**Required work**
Return every entry below word for word, but leave the pictures out.

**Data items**
───

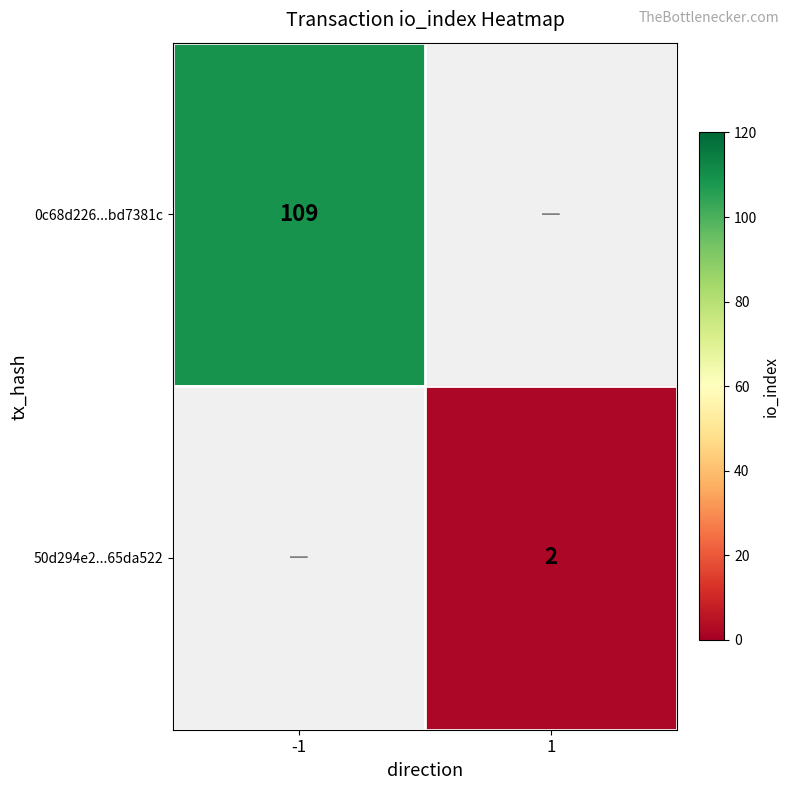

How many categories are shown in the chart?

2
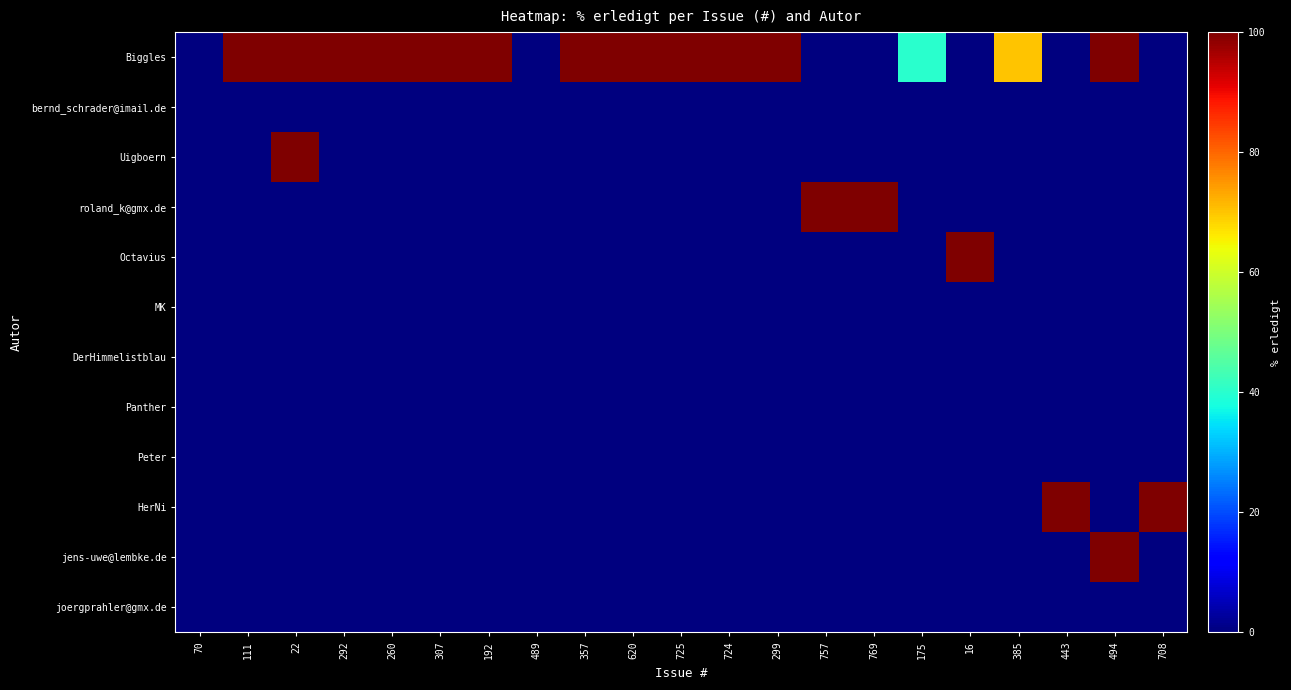

What is the total value across all series at 494?

200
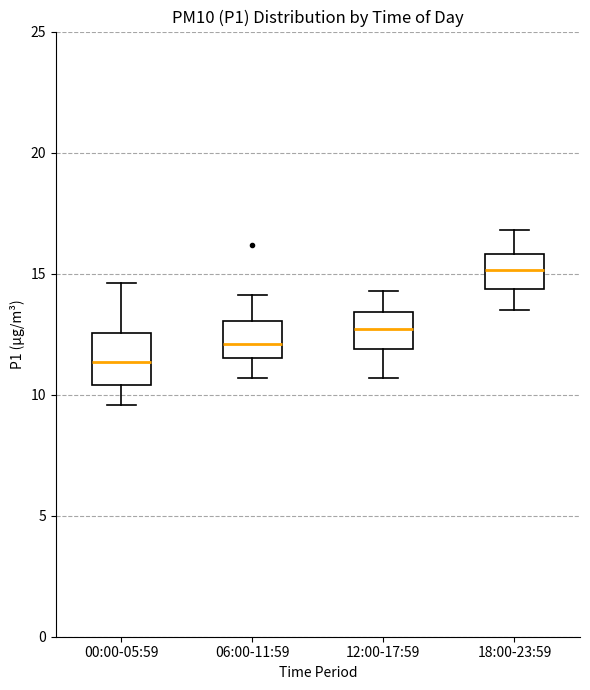

Reading left to right, transcribe this box plot: for each box, give where its median line is, the range the box spans, and where its two whiskers end, as read against the y-axis. The values are not printed on the chart, so give them approximately, as read against the axis.

00:00-05:59: median 11.5, box 10.5 to 12.5, whiskers 9.5 to 14.5
06:00-11:59: median 12.0, box 11.5 to 13.0, whiskers 10.5 to 14.0
12:00-17:59: median 12.5, box 12.0 to 13.5, whiskers 10.5 to 14.5
18:00-23:59: median 15.0, box 14.5 to 16.0, whiskers 13.5 to 17.0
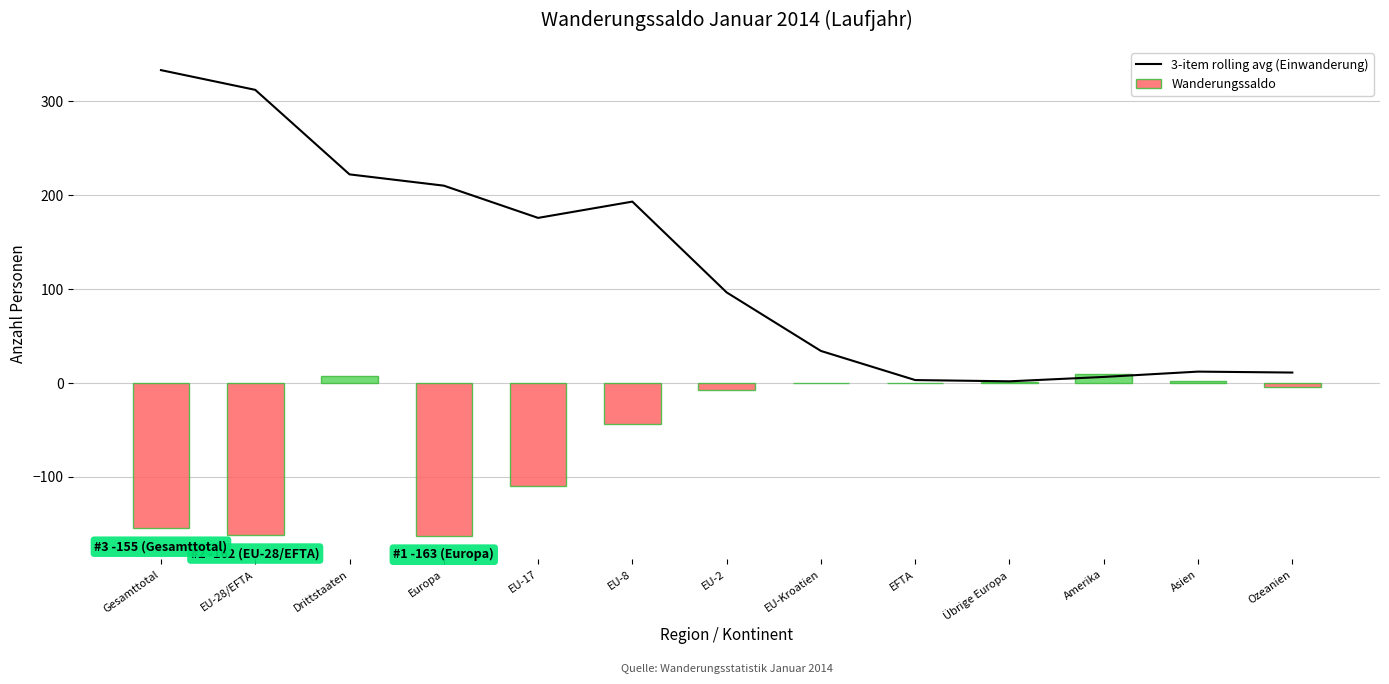

How many values in the 3-item rolling avg (Einwanderung) series are below 96?

6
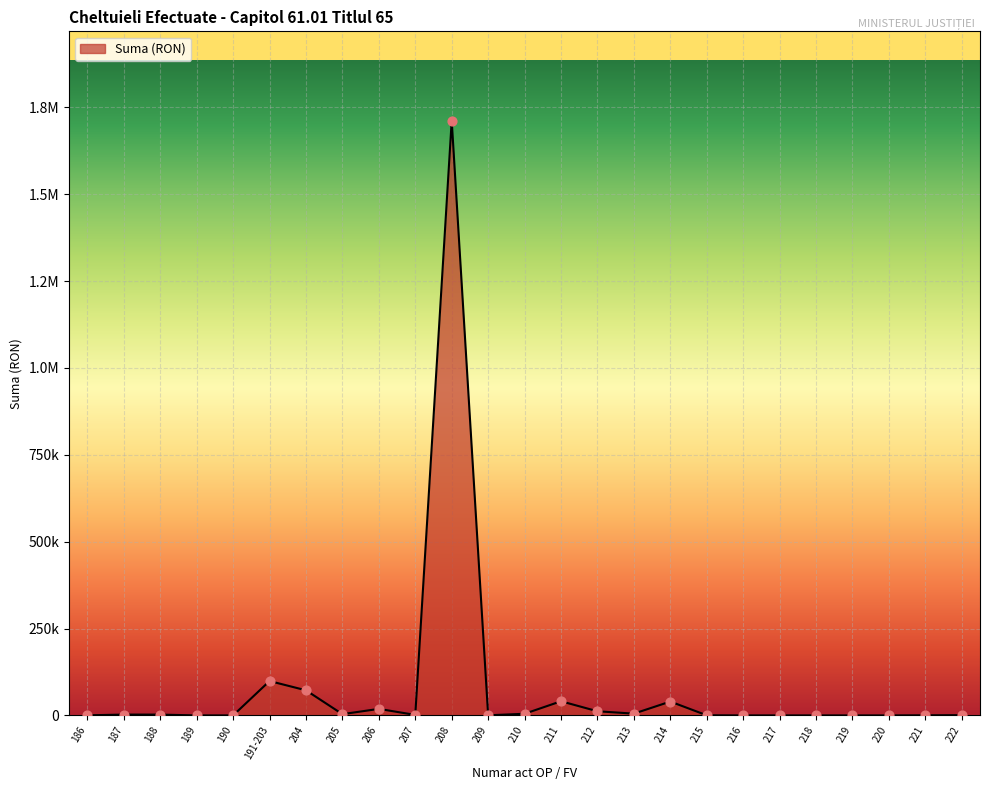

Does the chart have visible grid lines?

Yes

───

**Task answer**
How many categories are shown in the chart?

2

What is the total value across all series at 494?

200

Reading left to right, transcribe this box plot: for each box, give where its median line is, the range the box spans, and where its two whiskers end, as read against the y-axis. The values are not printed on the chart, so give them approximately, as read against the axis.

00:00-05:59: median 11.5, box 10.5 to 12.5, whiskers 9.5 to 14.5
06:00-11:59: median 12.0, box 11.5 to 13.0, whiskers 10.5 to 14.0
12:00-17:59: median 12.5, box 12.0 to 13.5, whiskers 10.5 to 14.5
18:00-23:59: median 15.0, box 14.5 to 16.0, whiskers 13.5 to 17.0

How many values in the 3-item rolling avg (Einwanderung) series are below 96?

6

Does the chart have visible grid lines?

Yes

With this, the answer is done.